[Records in a dataset]
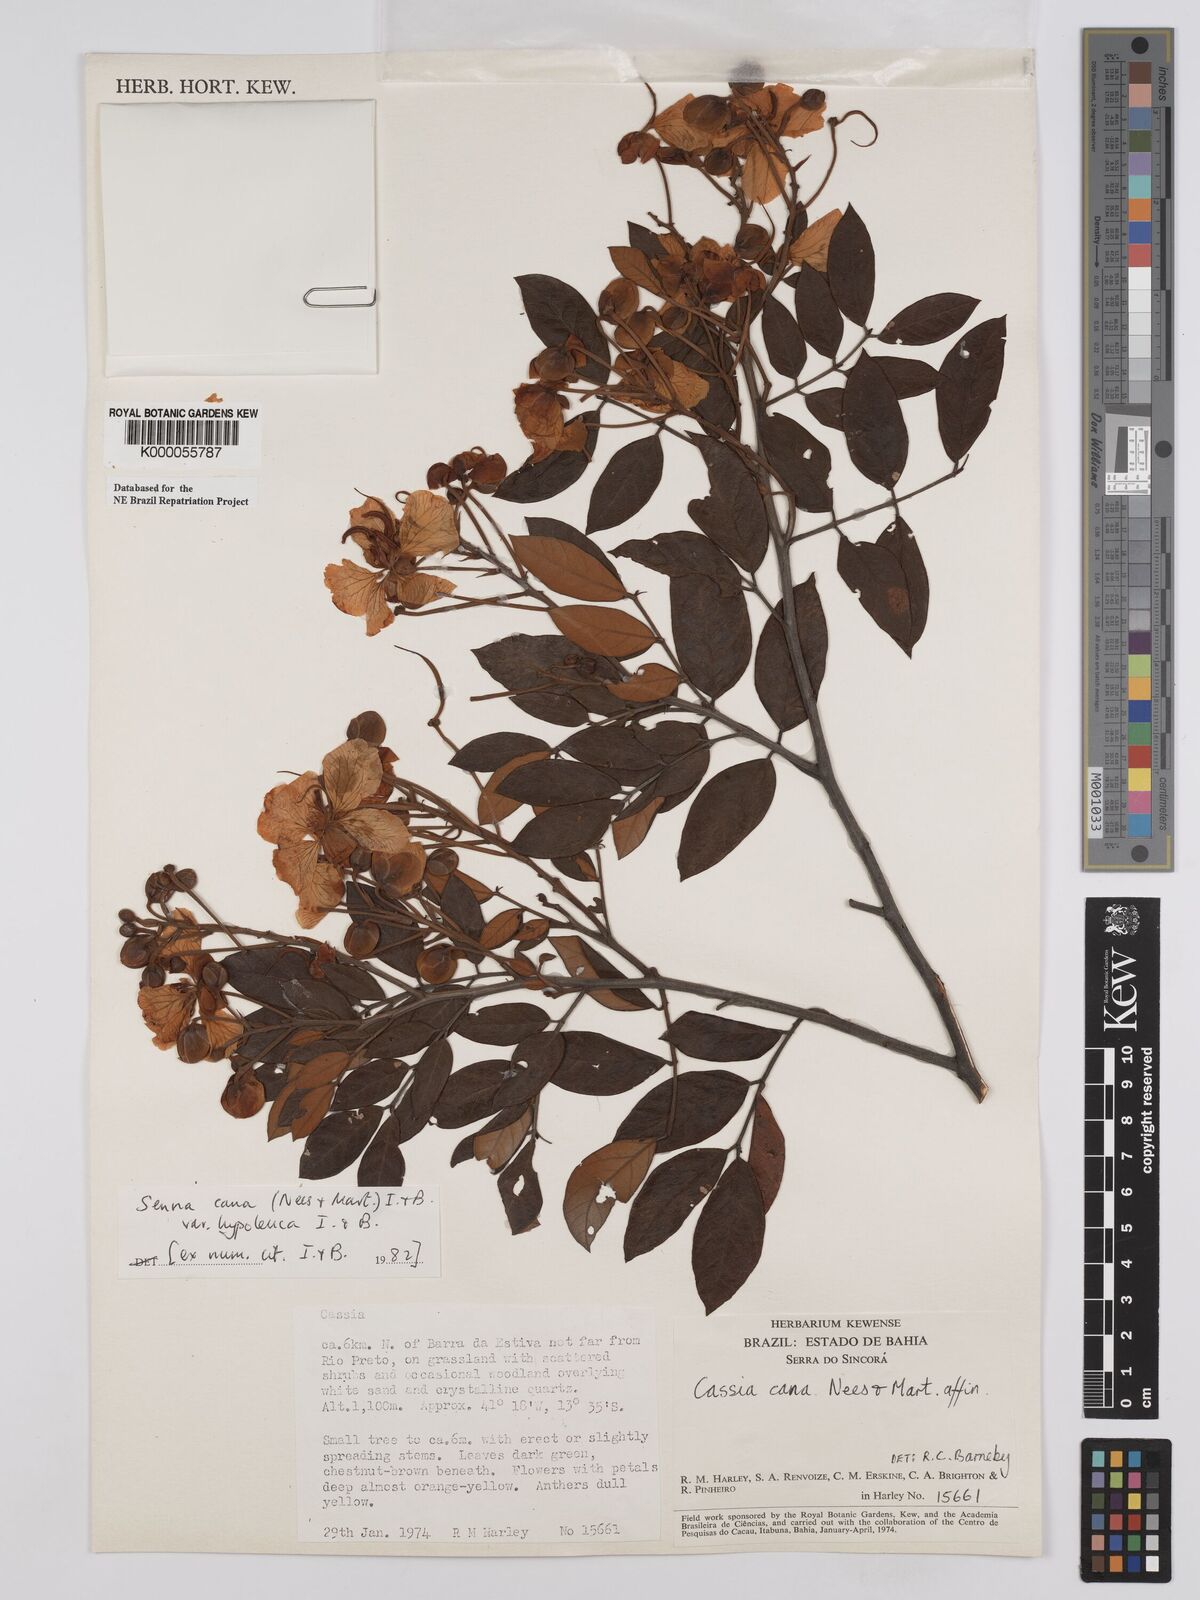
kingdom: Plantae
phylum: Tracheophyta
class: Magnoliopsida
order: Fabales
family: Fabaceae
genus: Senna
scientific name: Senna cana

■ **PROBLEM**
Convert the lines of the material into a Markdown table with the columns "Row" and "Text line." Give each line its own numbered row, and leave out blank lines and the pictures.

■ **SOLUTION TO THE PROBLEM**
| Row | Text line |
|---|---|
| 1 | kingdom: Plantae |
| 2 | phylum: Tracheophyta |
| 3 | class: Magnoliopsida |
| 4 | order: Fabales |
| 5 | family: Fabaceae |
| 6 | genus: Senna |
| 7 | scientific name: Senna cana |